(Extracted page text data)
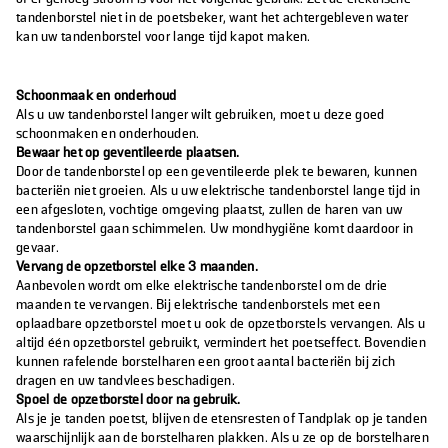
tandenborstel niet in de poetsbeker, want het achtergebleven water
kan uw tandenborstel voor lange tijd kapot maken.
Schoonmaak en onderhoud
Als u uw tandenborstel langer wilt gebruiken, moet u deze goed
schoonmaken en onderhouden.
Bewaar het op geventileerde plaatsen.
Door de tandenborstel op een geventileerde plek te bewaren, kunnen
bacteriën niet groeien. Als u uw elektrische tandenborstel lange tijd in
een afgesloten, vochtige omgeving plaatst, zullen de haren van uw
tandenborstel gaan schimmelen. Uw mondhygiëne komt daardoor in
gevaar.
Vervang de opzetborstel elke 3 maanden.
Aanbevolen wordt om elke elektrische tandenborstel om de drie
maanden te vervangen. Bij elektrische tandenborstels met een
oplaadbare opzetborstel moet u ook de opzetborstels vervangen. Als u
altijd één opzetborstel gebruikt, vermindert het poetseffect. Bovendien
kunnen rafelende borstelharen een groot aantal bacteriën bij zich
dragen en uw tandvlees beschadigen.
Spoel de opzetborstel door na gebruik.
Als je je tanden poetst, blijven de etensresten of Tandplak op je tanden
waarschijnlijk aan de borstelharen plakken. Als u ze op de borstelharen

◆ Instructions for the task
Each line from the one holding "kunnen rafelende borstelharen" to the end of the data above goes into the answer exactly as written, and no other line does.

◆ Answer section
kunnen rafelende borstelharen een groot aantal bacteriën bij zich
dragen en uw tandvlees beschadigen.
Spoel de opzetborstel door na gebruik.
Als je je tanden poetst, blijven de etensresten of Tandplak op je tanden
waarschijnlijk aan de borstelharen plakken. Als u ze op de borstelharen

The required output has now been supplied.